**Problem statement:** If a record below holds a picture, drop the picture and restate everything else word for word.

**The records:**
══════════════════════════════
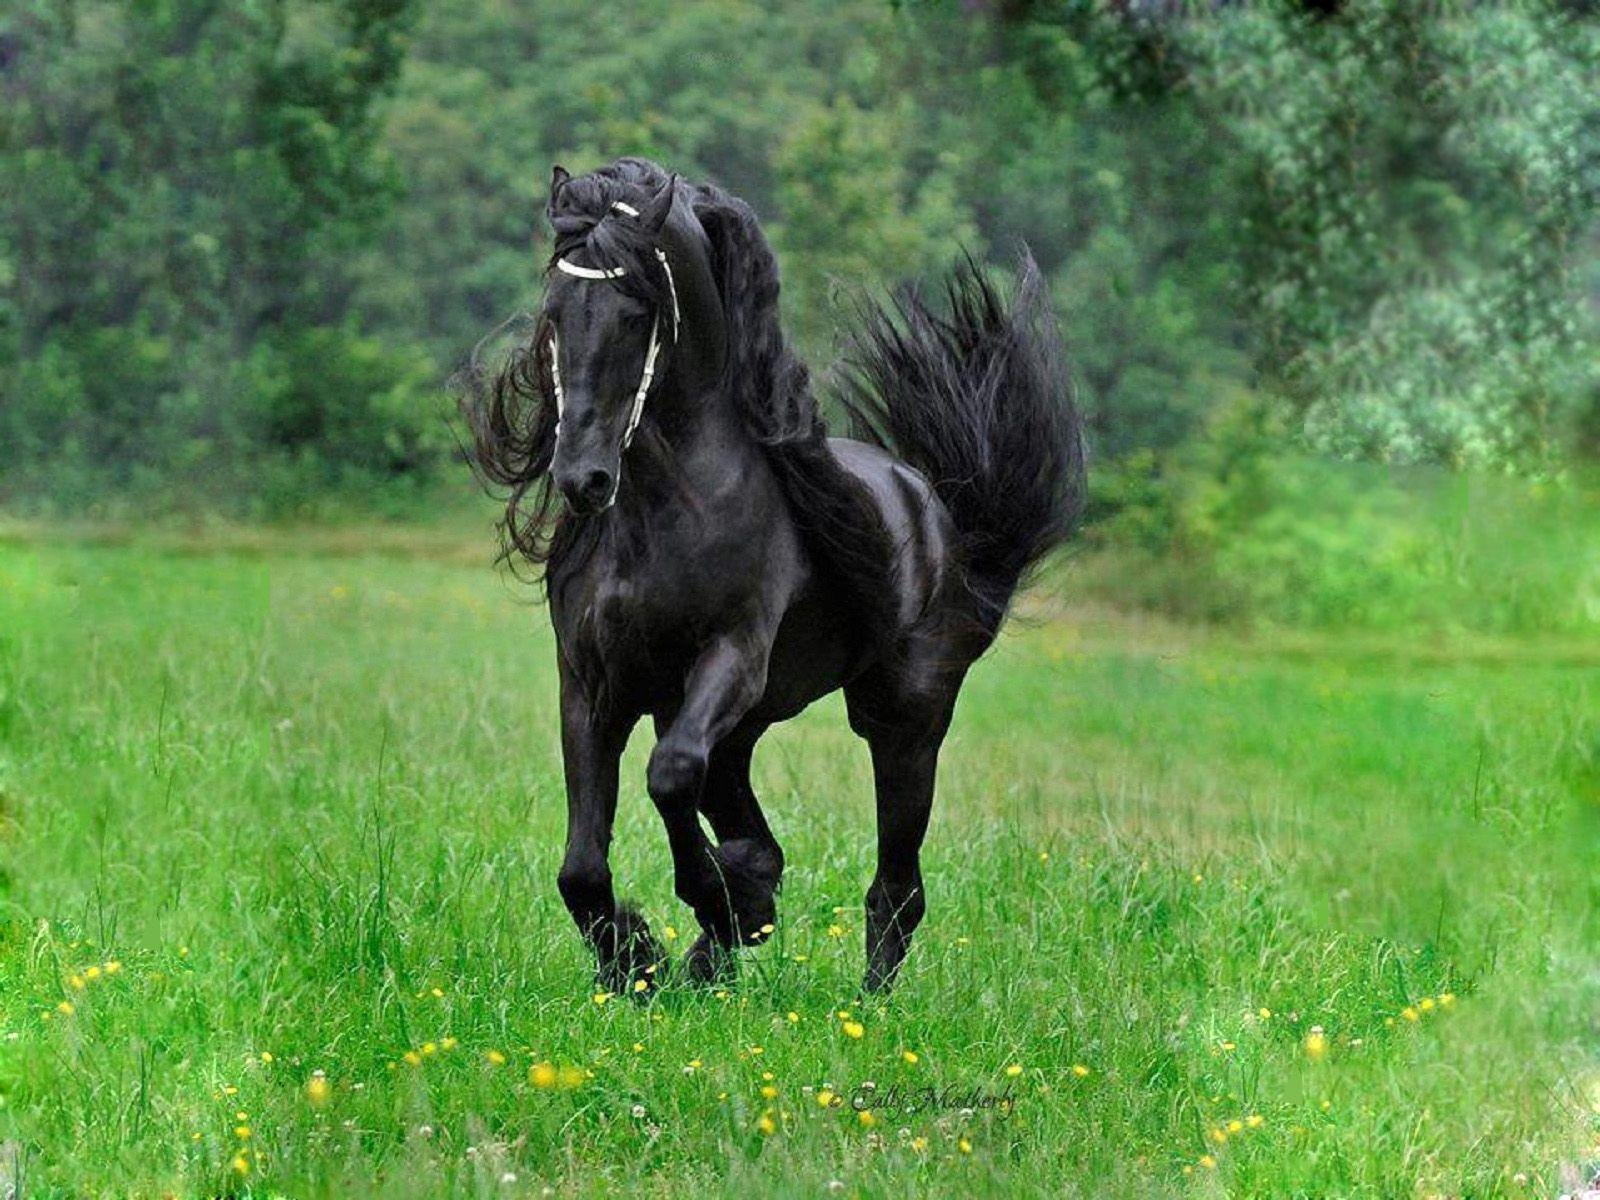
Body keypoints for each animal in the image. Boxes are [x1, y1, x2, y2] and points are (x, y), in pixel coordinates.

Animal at [461, 157, 1084, 994]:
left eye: (634, 311)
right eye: (555, 310)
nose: (583, 480)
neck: (667, 512)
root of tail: (931, 502)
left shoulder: (731, 658)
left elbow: (668, 775)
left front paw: (705, 908)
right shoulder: (592, 686)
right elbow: (582, 867)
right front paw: (638, 961)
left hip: (902, 720)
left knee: (896, 885)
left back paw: (864, 998)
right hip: (743, 731)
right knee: (760, 832)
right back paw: (722, 942)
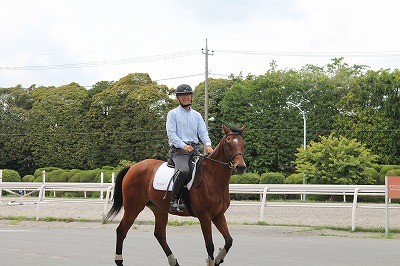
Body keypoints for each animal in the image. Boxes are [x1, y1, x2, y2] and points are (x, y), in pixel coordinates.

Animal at [104, 124, 245, 266]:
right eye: (228, 143)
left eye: (243, 144)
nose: (241, 167)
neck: (211, 177)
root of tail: (132, 167)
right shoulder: (205, 217)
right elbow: (210, 245)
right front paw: (213, 260)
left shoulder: (218, 215)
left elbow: (229, 240)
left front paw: (218, 259)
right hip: (133, 208)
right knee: (121, 230)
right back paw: (119, 261)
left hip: (159, 210)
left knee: (159, 234)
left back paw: (174, 261)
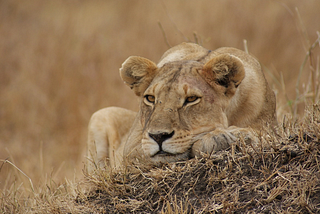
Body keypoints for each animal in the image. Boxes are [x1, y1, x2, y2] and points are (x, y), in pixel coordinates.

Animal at [86, 42, 276, 171]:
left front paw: (235, 135)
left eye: (191, 99)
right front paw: (221, 137)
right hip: (100, 115)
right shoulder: (131, 149)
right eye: (150, 98)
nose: (158, 136)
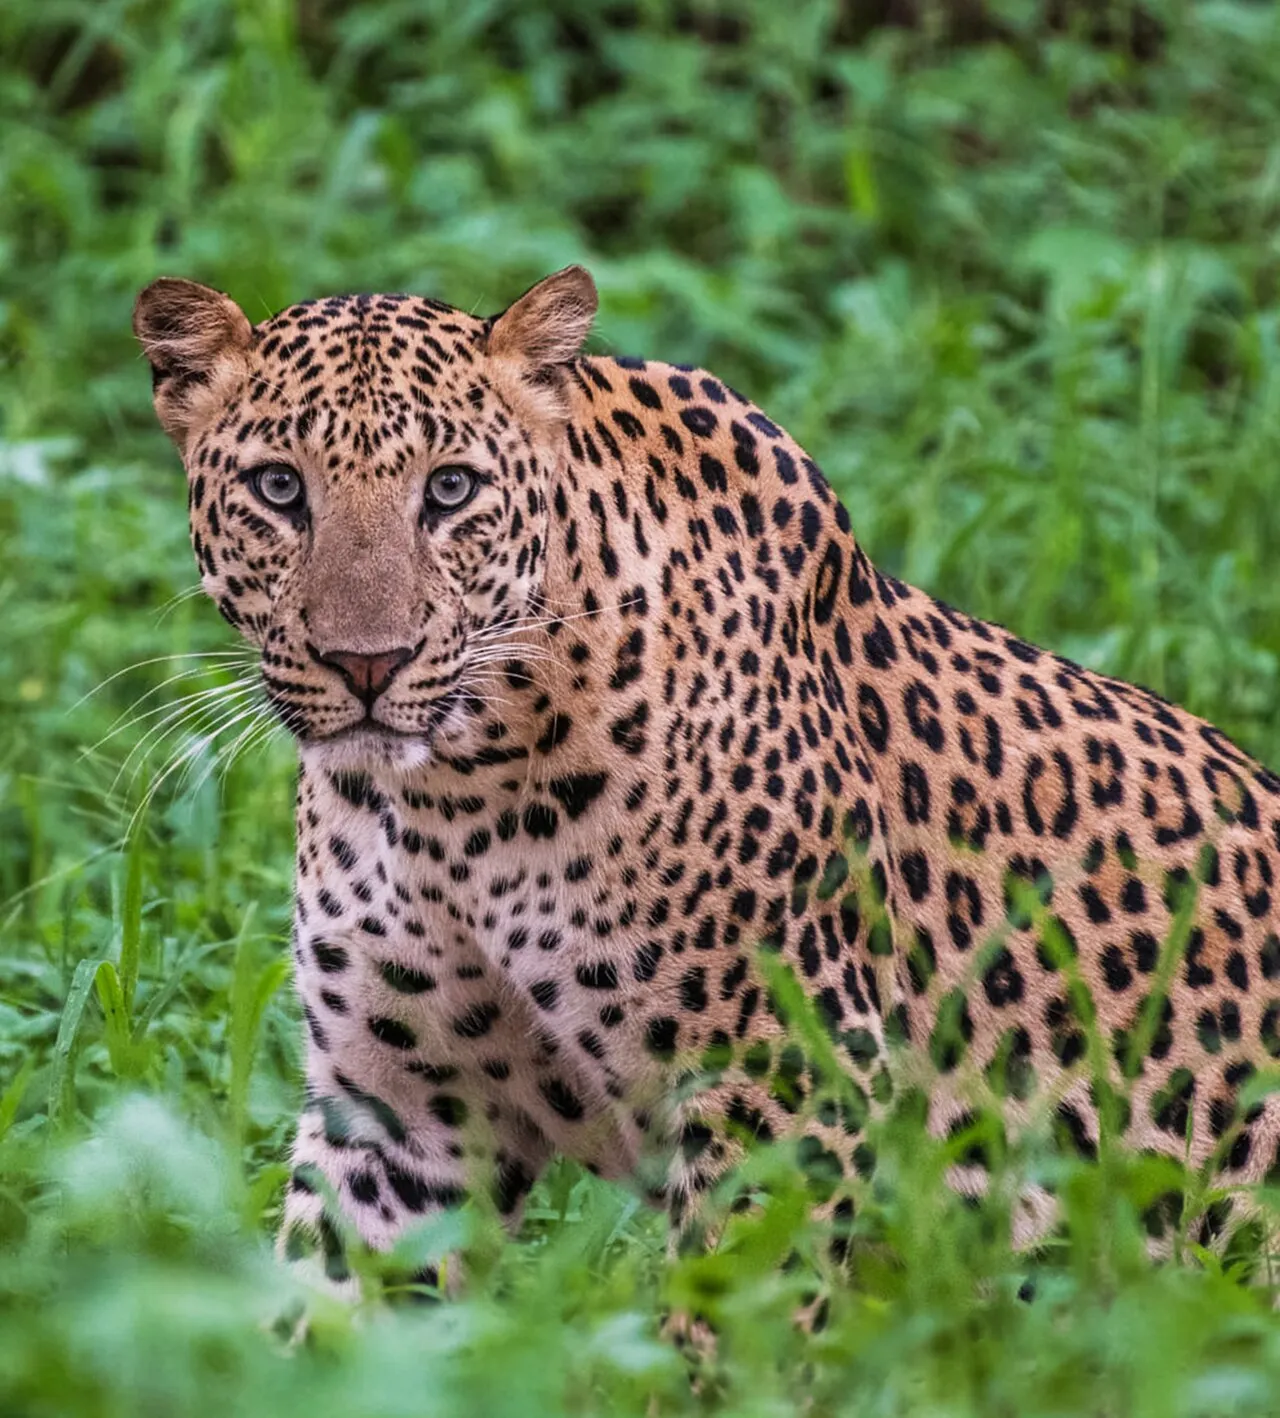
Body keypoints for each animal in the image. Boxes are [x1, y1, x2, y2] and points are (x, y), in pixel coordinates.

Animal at [132, 264, 1280, 1295]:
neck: (455, 801)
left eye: (449, 489)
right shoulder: (398, 1114)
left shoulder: (784, 1096)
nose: (366, 663)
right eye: (279, 488)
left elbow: (733, 1324)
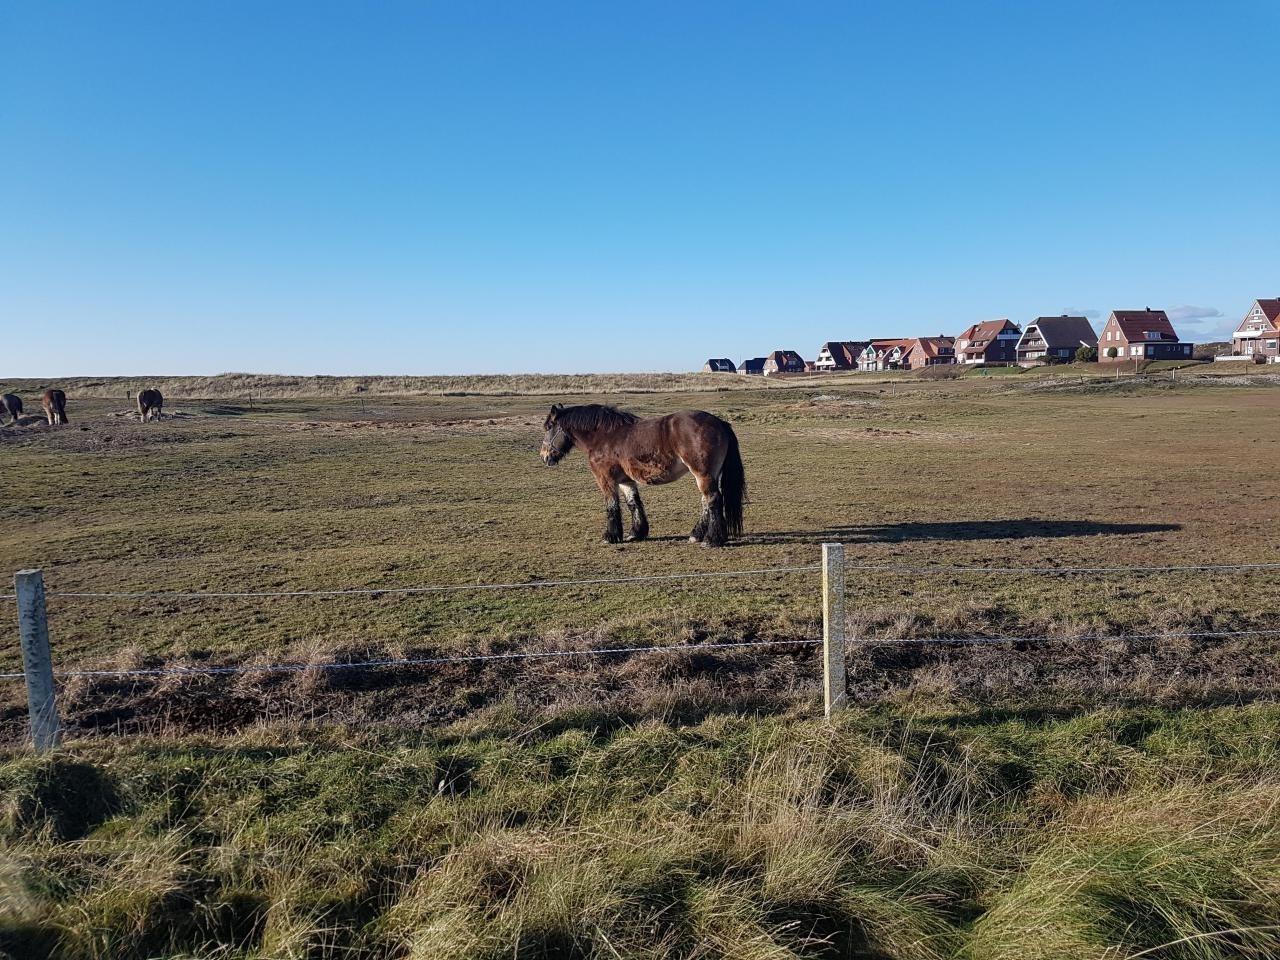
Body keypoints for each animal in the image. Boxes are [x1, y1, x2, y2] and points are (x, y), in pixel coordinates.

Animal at [540, 404, 747, 547]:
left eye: (549, 426)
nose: (544, 456)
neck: (603, 436)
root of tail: (719, 422)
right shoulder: (625, 480)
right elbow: (633, 503)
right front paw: (636, 533)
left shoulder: (605, 479)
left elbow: (611, 505)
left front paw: (610, 536)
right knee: (706, 502)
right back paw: (696, 535)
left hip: (703, 474)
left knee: (712, 500)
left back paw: (711, 539)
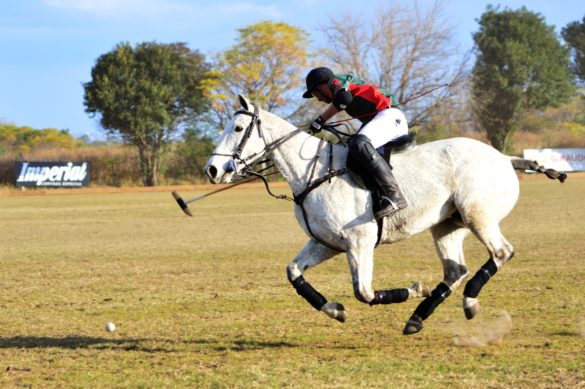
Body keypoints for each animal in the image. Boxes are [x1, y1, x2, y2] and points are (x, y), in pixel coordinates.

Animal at [203, 94, 564, 334]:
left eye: (238, 127)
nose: (213, 170)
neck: (313, 171)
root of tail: (505, 158)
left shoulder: (359, 242)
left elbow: (363, 292)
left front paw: (414, 288)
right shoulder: (327, 243)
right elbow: (294, 272)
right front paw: (335, 310)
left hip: (479, 215)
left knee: (501, 252)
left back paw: (468, 302)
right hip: (447, 224)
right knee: (455, 269)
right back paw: (417, 318)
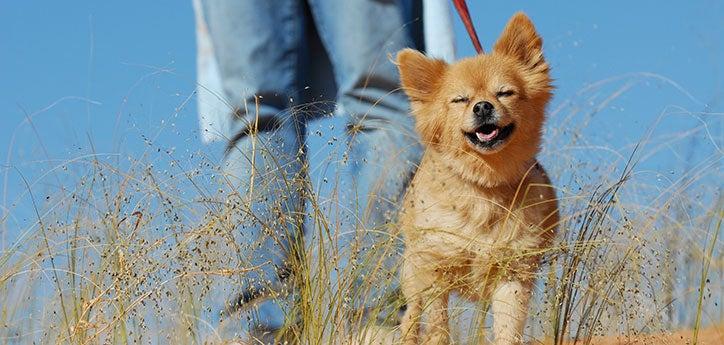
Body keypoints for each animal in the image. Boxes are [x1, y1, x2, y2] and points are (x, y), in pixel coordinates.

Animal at [396, 12, 560, 342]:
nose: (483, 106)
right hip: (413, 272)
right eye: (460, 100)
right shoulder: (435, 269)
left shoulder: (512, 274)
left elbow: (508, 330)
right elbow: (437, 327)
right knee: (412, 315)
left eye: (504, 93)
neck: (483, 184)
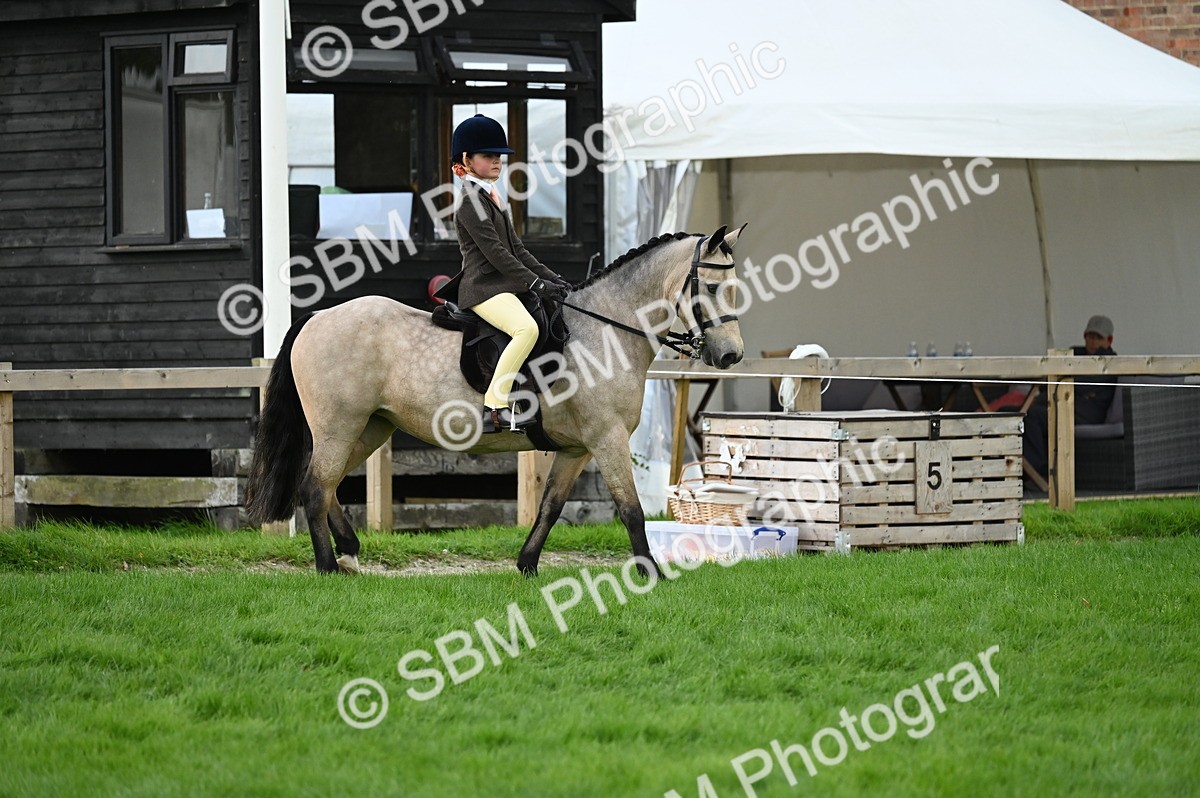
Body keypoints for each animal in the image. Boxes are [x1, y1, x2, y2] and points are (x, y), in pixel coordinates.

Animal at [244, 224, 748, 575]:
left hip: (369, 428)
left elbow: (550, 508)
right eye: (711, 287)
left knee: (323, 485)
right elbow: (632, 511)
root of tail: (316, 316)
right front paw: (650, 575)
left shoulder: (576, 449)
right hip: (339, 426)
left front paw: (526, 566)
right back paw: (329, 566)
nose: (731, 355)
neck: (603, 329)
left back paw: (349, 554)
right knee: (315, 486)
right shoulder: (607, 440)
══════════════════════════════
**Written answer:**
Body keypoints for each animal in the image. Boxes are [x1, y1, x2, y2] and points are (x, y), in pixel coordinates.

Animal at [461, 157, 1084, 994]:
left eye: (634, 311)
right eye: (555, 310)
nose: (583, 480)
neck: (667, 512)
root of tail: (931, 502)
left shoulder: (731, 658)
left elbow: (668, 775)
left front paw: (705, 908)
right shoulder: (592, 686)
right elbow: (582, 867)
right front paw: (638, 961)
left hip: (902, 720)
left knee: (896, 885)
left back paw: (864, 998)
right hip: (743, 731)
right knee: (760, 832)
right back paw: (722, 942)
Body keypoints for each animal in the image. Boxes are [x1, y1, x2, y2] and points are (x, y), in pixel coordinates.

Animal at [104, 124, 245, 266]:
right eye: (228, 143)
left eye: (243, 144)
nose: (241, 167)
neck: (211, 177)
root of tail: (132, 167)
right shoulder: (205, 217)
right elbow: (210, 245)
right front paw: (213, 260)
left shoulder: (218, 215)
left elbow: (229, 240)
left front paw: (218, 259)
right hip: (133, 208)
right knee: (121, 230)
right back paw: (119, 261)
left hip: (159, 210)
left knee: (159, 234)
left back paw: (174, 261)
Body keypoints for each animal in the image. Boxes are [x1, y1, x2, y2] and points are (x, y), in pixel coordinates.

Animal at [86, 42, 276, 171]:
left front paw: (235, 135)
left eye: (191, 99)
right front paw: (221, 137)
right hip: (100, 115)
right shoulder: (131, 149)
right eye: (150, 98)
nose: (158, 136)
Body keypoints for each animal in the image. Boxes are [x1, y1, x2, y2] and points are (x, y), in pixel coordinates.

Animal at [132, 264, 1280, 1295]:
neck: (455, 801)
left eye: (449, 489)
right shoulder: (398, 1114)
left shoulder: (784, 1096)
nose: (366, 663)
right eye: (279, 488)
left elbow: (733, 1324)
Body keypoints for each animal in the image. Boxes are [x1, y1, x2, y2] and points are (x, y), in pixel coordinates.

Animal at [540, 404, 747, 547]:
left eye: (549, 426)
nose: (544, 456)
neck: (603, 436)
root of tail: (719, 422)
right shoulder: (625, 480)
right elbow: (633, 503)
right front paw: (636, 533)
left shoulder: (605, 479)
left elbow: (611, 505)
left front paw: (610, 536)
right knee: (706, 502)
right back paw: (696, 535)
left hip: (703, 474)
left knee: (712, 500)
left back paw: (711, 539)
Body keypoints for each animal in the image. Boxes are [x1, y1, x2, y2] and points are (x, y), in pixel coordinates.

Animal at [203, 94, 564, 334]:
left eye: (238, 127)
nose: (213, 170)
neck: (313, 171)
root of tail: (505, 158)
left shoulder: (359, 242)
left elbow: (363, 292)
left front paw: (414, 288)
right shoulder: (327, 243)
right elbow: (294, 272)
right front paw: (335, 310)
left hip: (479, 215)
left knee: (501, 252)
left back paw: (468, 302)
right hip: (447, 224)
right knee: (455, 269)
right back paw: (417, 318)
Body keypoints for each animal in the image. Boxes are [x1, y1, x2, y2] and points are (x, y), in pixel coordinates.

Animal at [396, 12, 560, 342]:
nose: (483, 106)
right hip: (413, 272)
right eye: (460, 100)
right shoulder: (435, 269)
left shoulder: (512, 274)
left elbow: (508, 330)
right elbow: (437, 327)
right knee: (412, 315)
left eye: (504, 93)
neck: (483, 184)
Body keypoints for each animal in the image. Boxes are [x1, y1, x2, y2] and points are (x, y), in pixel coordinates.

Animal at [244, 224, 748, 575]:
left hip: (369, 428)
left elbow: (550, 508)
right eye: (711, 287)
left knee: (323, 485)
right elbow: (632, 511)
root of tail: (316, 316)
right front paw: (650, 575)
left shoulder: (576, 449)
right hip: (339, 426)
left front paw: (526, 566)
right back paw: (329, 566)
nose: (731, 355)
neck: (603, 329)
left back paw: (349, 554)
right knee: (315, 486)
right shoulder: (607, 440)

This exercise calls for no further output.